La coppia di siriani, che nella foto allegata mi sta servendo buonissimi piatti tradizionali della loro terra, aveva tre figli, due maschi e una figlia. Vengono dalla città siriana di Homs.
Sono rimasti in tre perché i due ragazzi sono morti per le bombe degli aerei russi mentre combattevano nelle file dell'"esercito libero" contro il dittatore macellaro Assad, notoriamente protetto da Vladimir Putin e di conseguenza anche simpatico a tanti italiani.
Ora i tre amici, dopo aver passato tre mesi in una tendina a Idomeni sono stati deportati in un cosiddetto campo dove hanno una tenda più grande, acqua e forse anche le docce, a volte.
La madre aveva intenzione di arrivare in Germania per cercare di fare un altro figlio. La figlia superstite non ha ancora 20 anni e chissà cosa farà.
Ovviamente sono sbalorditi e scioccati da come sono stati accolti in Europa, ma la forza di vivere vince ancora anche se sono tristi e depressi.

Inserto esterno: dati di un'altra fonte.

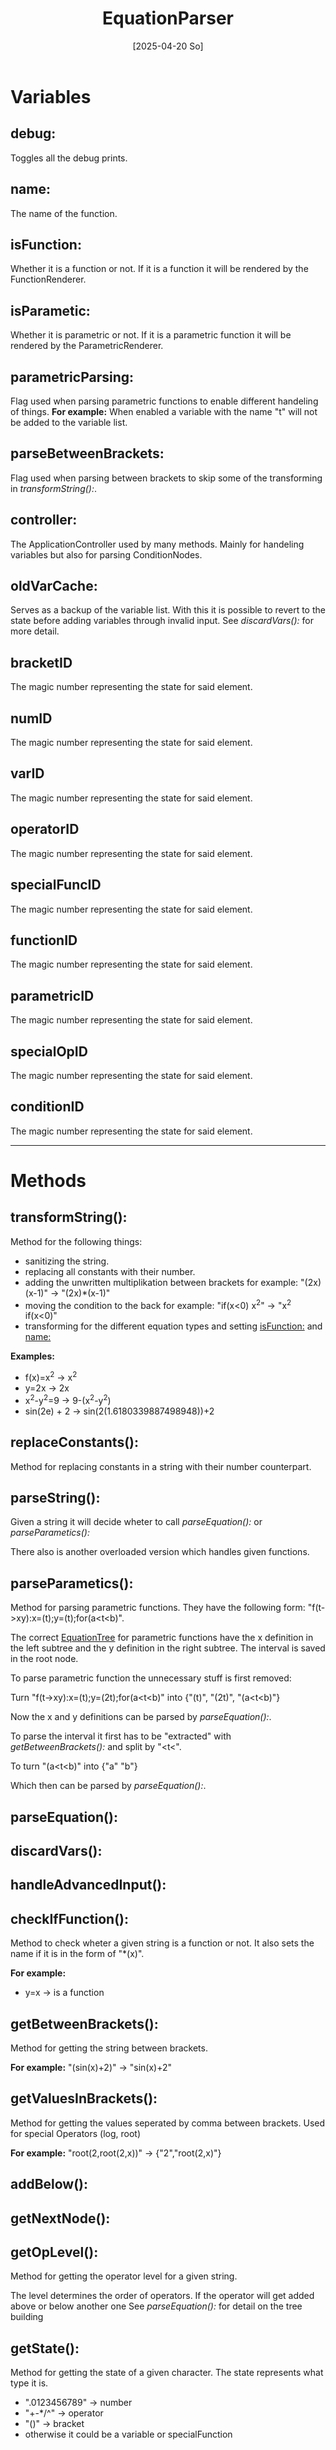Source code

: #+title: EquationParser
#+date: [2025-04-20 So]

* Variables
** debug:
Toggles all the debug prints.
** name:
The name of the function.
** isFunction:
Whether it is a function or not.
If it is a function it will be rendered by the FunctionRenderer.
** isParametic:
Whether it is parametric or not.
If it is a parametric function it will be rendered by the ParametricRenderer.
** parametricParsing:
Flag used when parsing parametric functions to enable different handeling of things.
*For example:* When enabled a variable with the name "t" will not be added to the variable list.
** parseBetweenBrackets:
Flag used when parsing between brackets to skip some of the transforming in [[transformString():]].
** controller:
The ApplicationController used by many methods.
Mainly for handeling variables but also for parsing ConditionNodes.
** oldVarCache:
Serves as a backup of the variable list.
With this it is possible to revert to the state before adding variables through invalid input.
See [[discardVars():]] for more detail.
** bracketID
The magic number representing the state for said element.
** numID
The magic number representing the state for said element.
** varID
The magic number representing the state for said element.
** operatorID
The magic number representing the state for said element.
** specialFuncID
The magic number representing the state for said element.
** functionID
The magic number representing the state for said element.
** parametricID
The magic number representing the state for said element.
** specialOpID
The magic number representing the state for said element.
** conditionID
The magic number representing the state for said element.
-----
* Methods
** transformString():
Method for the following things:
- sanitizing the string.
- replacing all constants with their number.
- adding the unwritten multiplikation between brackets
  for example: "(2x)(x-1)" -> "(2x)*(x-1)"
- moving the condition to the back
  for example: "if(x<0) x^2" -> "x^2 if(x<0)"
- transforming for the different equation types and setting [[isFunction:]] and [[name:]]

*Examples:*
- f(x)=x^2 -> x^2
- y=2x -> 2x
- x^2-y^2=9 -> 9-(x^2-y^2)
- sin(2e) + 2 -> sin(2(1.6180339887498948))+2

** replaceConstants():
Method for replacing constants in a string with their number counterpart.
** parseString():
Given a string it will decide wheter to call [[parseEquation():]] or [[parseParametics():]]

There also is another overloaded version which handles given functions.
** parseParametics():
Method for parsing parametric functions.
They have the following form: "f(t->xy):x=(t);y=(t);for(a<t<b)".

The correct [[./../EquationTree/EquationTree.html][EquationTree]] for parametric functions have the x definition in the left subtree and the y definition in the right subtree.
The interval is saved in the root node.

To parse parametric function the unnecessary stuff is first removed:

Turn "f(t->xy):x=(t);y=(2t);for(a<t<b)" into {"(t)", "(2t)", "(a<t<b)"}

Now the x and y definitions can be parsed by [[parseEquation():]].

To parse the interval it first has to be "extracted" with [[getBetweenBrackets():]] and split by "<t<".

To turn "(a<t<b)" into {"a" "b"}

Which then can be parsed by [[parseEquation():]].

** parseEquation():
** discardVars():
** handleAdvancedInput():
** checkIfFunction():
Method to check wheter a given string is a function or not.
It also sets the name if it is in the form of "*(x)".

*For example:*
- y=x -> is a function

** getBetweenBrackets():
Method for getting the string between brackets.

*For example:*
"(sin(x)+2)" -> "sin(x)+2"

** getValuesInBrackets():
Method for getting the values seperated by comma between brackets.
Used for special Operators (log, root)

*For example:*
"root(2,root(2,x))" -> {"2","root(2,x)"}

** addBelow():
** getNextNode():
** getOpLevel():
Method for getting the operator level for a given string.

The level determines the order of operators.
If the operator will get added above or below another one
See [[parseEquation():]] for detail on the tree building

** getState():
Method for getting the state of a given character.
The state represents what type it is.
- ".0123456789" -> number
- "+-*/^" -> operator
- "()" -> bracket
- otherwise it could be a variable or specialFunction
** testParser():
Debug method for testing a lot of inputs.

It has 2 arrays. One with the input and one for the value which should be the result of the calculation.
It parses all of the inputs and calculates their result. If the result matches the result it should have it passes the test.

This is obviously not 100% representative for correct parsing, but it serves as a quick way of testing if things work at least at a fundamental level.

Non hanno ancora rinunciato a andare a nord e per questo stanno aspettando la proposta giusta di qualche trafficante per pagare e tentare la sorte. Altri che ho conosciuto sono arrivati fino al confine tra Ungheria e Slovacchia.
Come loro altre migliaia in fuga da morte e distruzione non sono rassegnati anche se la depressione si fa strada. La cosa peggiore è che i deportati non hanno nessuna idea di che fine faranno e questo presto creerà una situazione psicologicamente insostenibile per una percentuale critica delle persone coinvolte.
La beffa è che molte sanno di essere persino fortunate dato che sono ancora vive e non sono in Turchia e nemmeno ammassate al confine turco siriano come animali destinati al macello o di qua o di là.
Una generazione di siriani sta andando alla deriva e verso un trauma ulteriore, tremendo un quanto decreta al impossibilità di vedere un futuro anche minimamente decente. La fine della speranza.